ISLAMABAD: Pakistani Prime Minister Imran Khan on Friday welcomed a message from Indian Prime Minister Narendra Modi on the occasion of Pakistan Day and said it was time to begin a dialogue to resolve all issues.

Nuclear-armed neighbors Pakistan and India have fought three wars since gaining independence from British rule in 1947, two of them over Kashmir, a Muslim-majority region that both claim in full but govern in part.

Tensions between the arch-rivals rose sharply last month over a suicide attack in the Indian-controlled part of Kashmir in which at least 40 paramilitary troopers were killed.
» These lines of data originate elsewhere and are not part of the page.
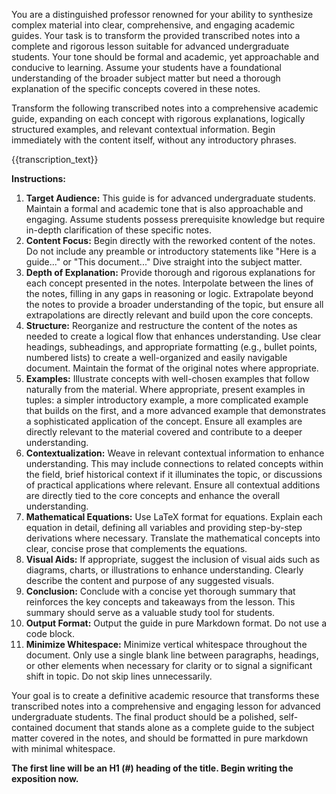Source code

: You are a distinguished professor renowned for your ability to synthesize complex material into clear, comprehensive, and engaging academic guides. Your task is to transform the provided transcribed notes into a complete and rigorous lesson suitable for advanced undergraduate students. Your tone should be formal and academic, yet approachable and conducive to learning. Assume your students have a foundational understanding of the broader subject matter but need a thorough explanation of the specific concepts covered in these notes.

Transform the following transcribed notes into a comprehensive academic guide, expanding on each concept with rigorous explanations, logically structured examples, and relevant contextual information. Begin immediately with the content itself, without any introductory phrases.

{{transcription_text}}

**Instructions:**

1. **Target Audience:** This guide is for advanced undergraduate students. Maintain a formal and academic tone that is also approachable and engaging. Assume students possess prerequisite knowledge but require in-depth clarification of these specific notes.
2. **Content Focus:** Begin directly with the reworked content of the notes. Do not include any preamble or introductory statements like "Here is a guide..." or "This document..." Dive straight into the subject matter.
3. **Depth of Explanation:** Provide thorough and rigorous explanations for each concept presented in the notes. Interpolate between the lines of the notes, filling in any gaps in reasoning or logic. Extrapolate beyond the notes to provide a broader understanding of the topic, but ensure all extrapolations are directly relevant and build upon the core concepts.
4. **Structure:** Reorganize and restructure the content of the notes as needed to create a logical flow that enhances understanding. Use clear headings, subheadings, and appropriate formatting (e.g., bullet points, numbered lists) to create a well-organized and easily navigable document. Maintain the format of the original notes where appropriate.
5. **Examples:** Illustrate concepts with well-chosen examples that follow naturally from the material. Where appropriate, present examples in tuples: a simpler introductory example, a more complicated example that builds on the first, and a more advanced example that demonstrates a sophisticated application of the concept. Ensure all examples are directly relevant to the material covered and contribute to a deeper understanding.
6. **Contextualization:** Weave in relevant contextual information to enhance understanding. This may include connections to related concepts within the field, brief historical context if it illuminates the topic, or discussions of practical applications where relevant. Ensure all contextual additions are directly tied to the core concepts and enhance the overall understanding.
7. **Mathematical Equations:** Use LaTeX format for equations. Explain each equation in detail, defining all variables and providing step-by-step derivations where necessary. Translate the mathematical concepts into clear, concise prose that complements the equations.
8. **Visual Aids:** If appropriate, suggest the inclusion of visual aids such as diagrams, charts, or illustrations to enhance understanding. Clearly describe the content and purpose of any suggested visuals.
9. **Conclusion:** Conclude with a concise yet thorough summary that reinforces the key concepts and takeaways from the lesson. This summary should serve as a valuable study tool for students.
10. **Output Format:** Output the guide in pure Markdown format. Do not use a code block.
11. **Minimize Whitespace:**  Minimize vertical whitespace throughout the document. Only use a single blank line between paragraphs, headings, or other elements when necessary for clarity or to signal a significant shift in topic. Do not skip lines unnecessarily.

Your goal is to create a definitive academic resource that transforms these transcribed notes into a comprehensive and engaging lesson for advanced undergraduate students. The final product should be a polished, self-contained document that stands alone as a complete guide to the subject matter covered in the notes, and should be formatted in pure markdown with minimal whitespace.

**The first line will be an H1 (#) heading of the title. Begin writing the exposition now.**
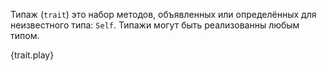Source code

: Типаж (`trait`) это набор методов, объявленных или определённых для неизвестного
типа: `Self`. Типажи могут быть реализованны любым типом.

{trait.play}
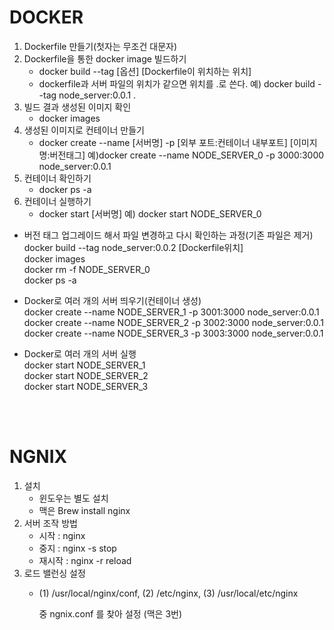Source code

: DOCKER
======

1. Dockerfile 만들기(첫자는 무조건 대문자)
2. Dockerfile을 통한 docker image 빌드하기
    - docker build --tag [옵션] [Dockerfile이 위치하는 위치]
    - dockerfile과 서버 파일의 위치가 같으면 위치를 .로 쓴다. 
   예) docker build --tag node_server:0.0.1 .
3. 빌드 결과 생성된 이미지 확인 
    - docker images
4. 생성된 이미지로 컨테이너 만들기  
    - docker create --name [서버명] -p [외부 포트:컨테이너 내부포트] [이미지명:버전태그]
    예)docker create --name NODE_SERVER_0 -p 3000:3000 node_server:0.0.1
5. 컨테이너 확인하기
    - docker ps -a
6. 컨테이너 실행하기
    - docker start [서버명]
    예) docker start NODE_SERVER_0

* 버전 태그 업그레이드 해서 파일 변경하고 다시 확인하는 과정(기존 파일은 제거) <br>
docker build --tag node_server:0.0.2 [Dockerfile위치] <br>
docker images <br>
docker rm -f NODE_SERVER_0 <br>
docker ps -a <br>

* Docker로 여러 개의 서버 띄우기(컨테이너 생성) <br>
docker create --name NODE_SERVER_1 -p 3001:3000 node_server:0.0.1 <br>
docker create --name NODE_SERVER_2 -p 3002:3000 node_server:0.0.1 <br>
docker create --name NODE_SERVER_3 -p 3003:3000 node_server:0.0.1 <br>

* Docker로 여러 개의 서버 실행 <br>
docker start NODE_SERVER_1 <br>
docker start NODE_SERVER_2 <br>
docker start NODE_SERVER_3

<br>
<br>

NGNIX
===== 

1. 설치
    - 윈도우는 별도 설치
    - 맥은 Brew install nginx
2. 서버 조작 방법
    - 시작 : nginx
    - 중지 : nginx -s stop
    - 재시작 : nginx -r reload
3. 로드 밸런싱 설정 
    - (1) /usr/local/nginx/conf, 
      (2) /etc/nginx, 
      (3) /usr/local/etc/nginx

      중 ngnix.conf 를 찾아 설정 (맥은 3번)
As India launched airstrikes in Pakistan and Pakistan retaliated with strikes of its own, the possibility of all-out war seemed all too real.

“I welcome PM Modi's message to our people,” Khan said in a Twitter post. “As we celebrate Pakistan Day I believe it is time to begin a comprehensive dialogue with India to address & resolve all issues, esp the central issue of Kashmir, & forge a new relationship based on peace & prosperity for all our people.”

In a separate post, Khan said he had received the following message from Modi on the occasion of Pakistan Day, celebrated across the country to mark the anniversary of a 1940 resolution calling for a separate homeland for Muslims in India:

"I extend my greetings & best wishes to the people of Pakistan on the National Day of Pakistan. It is time that ppl of Sub-continent work together for a democratic, peaceful, progressive & prosperous region, in an atmosphere free of terror and violence.”

Last year, soon after being elected as prime minister, Khan proposed talks to resolve the long-standing dispute over Kashmir and said Pakistan was ready to respond positively to any effort at dialogue.

“If India comes and takes one step toward us, we will take two,” Khan said after the July general election.

But in September, New Delhi called off a meeting between the Pakistani and Indian foreign ministers on the sidelines of the United Nations General Assembly, just a day after confirming it, citing “unclean intentions” on Pakistan’s side.

India has long accused Pakistan of backing militants fighting Indian rule in the Indian administered Kashmir. Pakistan denies this, saying it only provides diplomatic and moral support to people in Indian-held Kashmir fighting for self-determination.